Low consumer inflation has been one of the key highlights of the Narendra Modiled National Democratic Alliance (NDA). Helped by fortuitous tailwinds from low crude prices and a sharp dip in food inflation, consumer price inflation fell to 3.6% in fiscal 2018 from a high of 9.9% in fiscal 2013.
That said, credit for the decline in inflation also goes to NDA’s policy stance. A prudent fiscal policy has meant lower pressure on inflation. Restraint in raising minimum support prices (MSPs) for crops also contributed to lower food inflation. The government also adopted an inflation targeting framework, which meant sharper focus on inflation control from the Reserve Bank of India (RBI).
But the scenario is now changing and inflation is set to pick up this fiscal after declining continuously since fiscal 2014. We expect Consumer Price Index (CPI)- based inflation to average 4.6% this fiscal with a base effect-driven higher inflation in the first half versus the second half.
True, the economy is expected to grow faster at 7.5% in fiscal 2019, but that’s not the reason for the inflation pick-up. Inflation will rather be driven by acyclical factors that are less dependent on a cyclical upturn in the economy:
Higher crude oil prices: Brent crude prices have risen sharply.
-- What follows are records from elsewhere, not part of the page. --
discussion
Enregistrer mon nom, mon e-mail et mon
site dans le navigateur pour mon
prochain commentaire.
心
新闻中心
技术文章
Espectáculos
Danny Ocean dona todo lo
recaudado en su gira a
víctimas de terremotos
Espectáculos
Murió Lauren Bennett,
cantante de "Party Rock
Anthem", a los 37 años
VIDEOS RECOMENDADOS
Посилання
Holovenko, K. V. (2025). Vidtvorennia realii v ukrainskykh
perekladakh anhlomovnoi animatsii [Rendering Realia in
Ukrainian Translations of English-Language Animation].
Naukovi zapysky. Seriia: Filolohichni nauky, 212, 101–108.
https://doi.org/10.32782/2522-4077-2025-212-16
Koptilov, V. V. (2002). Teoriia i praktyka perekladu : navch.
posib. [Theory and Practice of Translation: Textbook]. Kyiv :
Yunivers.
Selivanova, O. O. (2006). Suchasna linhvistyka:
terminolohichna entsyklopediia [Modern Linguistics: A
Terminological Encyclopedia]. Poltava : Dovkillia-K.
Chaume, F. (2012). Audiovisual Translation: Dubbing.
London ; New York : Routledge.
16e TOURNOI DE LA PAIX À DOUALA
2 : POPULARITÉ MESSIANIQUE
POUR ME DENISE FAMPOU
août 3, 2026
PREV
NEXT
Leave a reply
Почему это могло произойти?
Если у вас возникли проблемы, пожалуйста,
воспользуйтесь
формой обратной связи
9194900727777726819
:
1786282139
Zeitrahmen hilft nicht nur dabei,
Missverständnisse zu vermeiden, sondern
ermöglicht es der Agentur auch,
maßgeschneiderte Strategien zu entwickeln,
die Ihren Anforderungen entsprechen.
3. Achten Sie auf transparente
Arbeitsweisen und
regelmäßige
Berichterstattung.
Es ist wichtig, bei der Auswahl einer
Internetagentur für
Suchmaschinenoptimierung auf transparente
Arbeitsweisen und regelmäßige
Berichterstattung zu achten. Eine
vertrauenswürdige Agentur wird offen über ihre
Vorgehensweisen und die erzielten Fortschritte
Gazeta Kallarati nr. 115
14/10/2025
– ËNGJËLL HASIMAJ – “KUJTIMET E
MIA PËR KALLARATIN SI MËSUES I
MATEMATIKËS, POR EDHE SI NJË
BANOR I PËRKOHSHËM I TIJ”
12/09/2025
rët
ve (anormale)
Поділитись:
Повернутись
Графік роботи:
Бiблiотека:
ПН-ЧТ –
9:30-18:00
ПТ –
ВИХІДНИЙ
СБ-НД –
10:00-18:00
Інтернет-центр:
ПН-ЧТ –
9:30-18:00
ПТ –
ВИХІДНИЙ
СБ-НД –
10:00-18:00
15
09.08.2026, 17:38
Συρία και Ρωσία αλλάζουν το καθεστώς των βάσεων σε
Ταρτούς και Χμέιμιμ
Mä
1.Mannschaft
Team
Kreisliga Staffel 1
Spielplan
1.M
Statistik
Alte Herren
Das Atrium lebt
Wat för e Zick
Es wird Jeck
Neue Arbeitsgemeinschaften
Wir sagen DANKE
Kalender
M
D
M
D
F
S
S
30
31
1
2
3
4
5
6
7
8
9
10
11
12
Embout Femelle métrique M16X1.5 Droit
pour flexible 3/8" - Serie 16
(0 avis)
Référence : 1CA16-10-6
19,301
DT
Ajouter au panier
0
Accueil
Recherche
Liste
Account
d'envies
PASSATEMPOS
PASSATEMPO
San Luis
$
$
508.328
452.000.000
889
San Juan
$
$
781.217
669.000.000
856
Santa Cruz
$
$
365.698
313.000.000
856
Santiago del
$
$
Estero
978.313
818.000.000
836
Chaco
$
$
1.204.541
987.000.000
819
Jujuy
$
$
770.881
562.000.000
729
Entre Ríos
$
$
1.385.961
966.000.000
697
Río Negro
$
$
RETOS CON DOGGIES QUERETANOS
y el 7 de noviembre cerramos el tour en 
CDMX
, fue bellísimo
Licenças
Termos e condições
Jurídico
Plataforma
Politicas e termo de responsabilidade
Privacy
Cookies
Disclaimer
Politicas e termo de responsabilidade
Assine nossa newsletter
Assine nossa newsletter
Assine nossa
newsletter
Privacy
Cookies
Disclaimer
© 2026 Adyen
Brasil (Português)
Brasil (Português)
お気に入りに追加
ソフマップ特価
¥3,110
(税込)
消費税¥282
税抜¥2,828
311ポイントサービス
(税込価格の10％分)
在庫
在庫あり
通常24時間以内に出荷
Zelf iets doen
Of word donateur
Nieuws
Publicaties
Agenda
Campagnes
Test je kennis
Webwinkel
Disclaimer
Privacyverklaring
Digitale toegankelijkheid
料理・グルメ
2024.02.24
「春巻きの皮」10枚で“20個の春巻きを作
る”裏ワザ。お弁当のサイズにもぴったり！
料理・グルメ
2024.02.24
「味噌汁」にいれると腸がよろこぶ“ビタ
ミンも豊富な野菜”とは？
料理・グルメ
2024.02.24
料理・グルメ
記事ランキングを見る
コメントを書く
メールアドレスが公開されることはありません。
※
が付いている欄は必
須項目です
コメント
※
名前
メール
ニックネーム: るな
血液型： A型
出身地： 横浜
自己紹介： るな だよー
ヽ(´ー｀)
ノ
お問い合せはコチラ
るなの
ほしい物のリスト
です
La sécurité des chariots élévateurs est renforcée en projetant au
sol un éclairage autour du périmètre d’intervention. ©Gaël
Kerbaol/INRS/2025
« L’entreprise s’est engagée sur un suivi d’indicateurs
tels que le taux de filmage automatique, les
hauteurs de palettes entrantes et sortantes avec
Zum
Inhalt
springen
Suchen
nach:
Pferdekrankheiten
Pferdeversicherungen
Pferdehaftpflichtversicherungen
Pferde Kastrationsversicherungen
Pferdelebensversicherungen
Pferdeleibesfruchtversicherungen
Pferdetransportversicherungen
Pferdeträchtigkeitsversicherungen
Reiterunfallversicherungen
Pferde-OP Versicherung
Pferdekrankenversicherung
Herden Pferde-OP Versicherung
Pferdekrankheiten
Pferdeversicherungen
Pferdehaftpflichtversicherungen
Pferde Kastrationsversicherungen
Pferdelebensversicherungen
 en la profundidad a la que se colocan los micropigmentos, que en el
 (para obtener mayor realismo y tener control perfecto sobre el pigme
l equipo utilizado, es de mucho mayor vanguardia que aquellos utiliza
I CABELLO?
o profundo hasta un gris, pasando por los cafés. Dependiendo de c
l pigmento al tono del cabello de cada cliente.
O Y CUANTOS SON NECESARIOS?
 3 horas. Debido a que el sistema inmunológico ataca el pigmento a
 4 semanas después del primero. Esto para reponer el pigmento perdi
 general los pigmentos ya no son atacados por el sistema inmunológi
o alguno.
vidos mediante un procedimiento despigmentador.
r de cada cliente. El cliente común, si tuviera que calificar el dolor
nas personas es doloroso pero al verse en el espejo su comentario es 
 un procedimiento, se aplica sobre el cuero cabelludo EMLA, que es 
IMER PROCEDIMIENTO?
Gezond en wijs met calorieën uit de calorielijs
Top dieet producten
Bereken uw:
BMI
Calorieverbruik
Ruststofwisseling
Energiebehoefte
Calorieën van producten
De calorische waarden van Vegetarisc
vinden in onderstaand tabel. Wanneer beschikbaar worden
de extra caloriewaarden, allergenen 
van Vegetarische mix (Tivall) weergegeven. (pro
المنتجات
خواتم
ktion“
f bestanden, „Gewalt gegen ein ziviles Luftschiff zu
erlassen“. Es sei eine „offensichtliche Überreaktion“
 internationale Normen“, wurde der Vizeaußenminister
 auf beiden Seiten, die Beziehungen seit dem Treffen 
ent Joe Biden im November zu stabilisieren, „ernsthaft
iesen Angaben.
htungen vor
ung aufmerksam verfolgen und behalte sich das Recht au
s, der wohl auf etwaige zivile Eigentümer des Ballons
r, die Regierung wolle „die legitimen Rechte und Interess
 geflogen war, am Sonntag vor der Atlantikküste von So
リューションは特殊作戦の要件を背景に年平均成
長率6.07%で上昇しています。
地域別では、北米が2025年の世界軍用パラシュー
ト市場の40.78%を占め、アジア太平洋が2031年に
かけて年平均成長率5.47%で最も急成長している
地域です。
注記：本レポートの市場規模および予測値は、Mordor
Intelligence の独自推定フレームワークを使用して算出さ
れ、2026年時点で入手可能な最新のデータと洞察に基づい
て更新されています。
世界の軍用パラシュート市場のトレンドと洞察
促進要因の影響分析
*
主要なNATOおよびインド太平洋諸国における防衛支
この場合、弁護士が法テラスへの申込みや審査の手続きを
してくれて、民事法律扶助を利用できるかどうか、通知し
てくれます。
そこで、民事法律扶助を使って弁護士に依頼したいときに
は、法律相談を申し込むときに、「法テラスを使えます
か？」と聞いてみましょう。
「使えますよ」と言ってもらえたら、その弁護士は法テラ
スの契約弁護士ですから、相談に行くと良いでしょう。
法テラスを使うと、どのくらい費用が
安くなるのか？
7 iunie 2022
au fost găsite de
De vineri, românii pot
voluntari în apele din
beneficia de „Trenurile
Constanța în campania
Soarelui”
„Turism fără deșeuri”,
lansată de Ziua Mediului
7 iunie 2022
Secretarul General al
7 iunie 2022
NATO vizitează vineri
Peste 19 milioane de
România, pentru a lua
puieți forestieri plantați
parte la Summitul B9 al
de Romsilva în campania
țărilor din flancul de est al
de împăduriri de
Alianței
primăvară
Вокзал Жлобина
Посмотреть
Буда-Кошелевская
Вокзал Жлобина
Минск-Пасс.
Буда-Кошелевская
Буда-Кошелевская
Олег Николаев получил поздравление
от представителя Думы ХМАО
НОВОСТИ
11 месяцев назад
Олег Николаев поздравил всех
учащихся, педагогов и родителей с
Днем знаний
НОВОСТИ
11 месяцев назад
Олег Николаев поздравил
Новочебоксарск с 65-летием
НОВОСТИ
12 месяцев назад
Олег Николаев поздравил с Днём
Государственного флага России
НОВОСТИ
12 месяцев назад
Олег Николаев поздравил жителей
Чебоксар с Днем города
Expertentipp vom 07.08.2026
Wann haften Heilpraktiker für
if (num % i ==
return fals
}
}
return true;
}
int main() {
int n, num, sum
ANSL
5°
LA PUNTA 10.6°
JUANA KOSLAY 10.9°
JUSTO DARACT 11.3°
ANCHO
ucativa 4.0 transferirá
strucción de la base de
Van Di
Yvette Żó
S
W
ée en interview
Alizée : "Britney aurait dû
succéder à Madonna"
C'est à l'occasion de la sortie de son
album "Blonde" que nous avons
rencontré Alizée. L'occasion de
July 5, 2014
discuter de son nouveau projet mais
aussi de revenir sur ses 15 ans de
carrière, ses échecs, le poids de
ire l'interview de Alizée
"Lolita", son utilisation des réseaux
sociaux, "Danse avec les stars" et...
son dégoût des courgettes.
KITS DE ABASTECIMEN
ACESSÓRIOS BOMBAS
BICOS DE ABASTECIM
With shrinking global oil surpluses accompanied by strong global recovery, sustainability of current trend and even an upside to the currently prevailing crude oil prices cannot be ignored. The government can neutralise the impact of rising global crude oil price by reversing the excise hike, which was effected when crude prices were falling, but not without an associated fiscal cost.
Rise in MSP: Food inflation could also move up as the government promises higher MSP, increase in its coverage, and a mechanism to ensure that farmers do not suffer price falls below MSP as it happened in the last fiscal. Market prices of crops could fall in a year when normal monsoons and record agricultural output is being predicted.
Weaker rupee: Weakening rupee, together with tariff increases in some sectors, will raise the imported cost.
Additionally, metal prices – steel, copper and aluminium – have all been firming up and this will raise input costs for corporates.